During the first gulf war desert storm, we/I worked 12 hr shifts 9 months with out a day off, and on the end of the 9 months was x-mas day where I only had to work 8 hrs, went back on 12s for 3 more months. (I was married 2 weeks b4 the 12's started and by time the 12s ended my marriage was almost done, it made it a few months longer. ( next day off was 4th of july) I suppose working in military don't count as you are really on 24/7 365 :( not a lot of people understand it my ex-wife was one of them :( ::)
markM
Thank you for your sacrifice for your country Spiker. Sorry it had to be so huge.
Logging camp life has the same effect on families also. Only no where near as bad as being on the front lines. When your in a remote area there are a lot less temptations then back home in civilization. You can soon find out if your beloved back home really loves ya or not. ;)
Well I seen my first whistle pig of the year this afternoon.

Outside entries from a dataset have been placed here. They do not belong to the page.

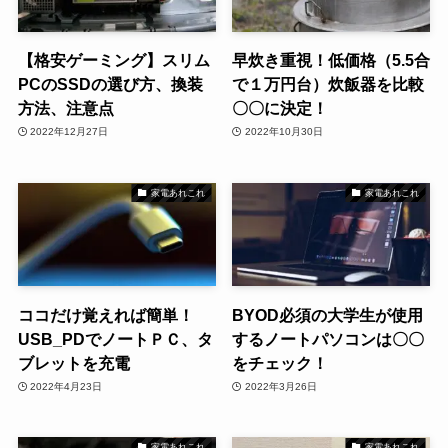
【格安ゲーミング】スリム
早炊き重視！低価格（5.5合
PCのSSDの選び方、換装
で１万円台）炊飯器を比較
方法、注意点
〇〇に決定！
2022年12月27日
2022年10月30日
家電あれこれ
家電あれこれ
ココだけ覚えれば簡単！
BYOD必須の大学生が使用
USB_PDでノートＰＣ、タ
するノートパソコンは〇〇
ブレットを充電
をチェック！
2022年4月23日
2022年3月26日
家電あれこれ
家電あれこれ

I have a feral cat with two offspring living in my shop. She's mean as heck and hisses, bares her teeth, and hisses at me again every time I walk past wherever she has moved her pups the latest time. It's her shop now she just puts up with me long enough to set her food in front of wherever she has relocated for the day. She don't like me knowing where they are.
That's the closest thing to a whistle pig I have seen this year.
I gotta go on a diet! I saw the title and thought "What a strange way to talk about sausage" :D :D :D :D :D :D :D :D :D :D :D :D :D :D :D :D :D :D :D :D :D :D :D :D
Good point! That's all sausage is though. I bet it would not sell very well though if it was labeled that. Grits might not be as appealing either if they were labeled "ground hominy". Or steaks as "slabbed bovine". Eggs as "undeveloped poultry fetuses". Okay that's enough of that.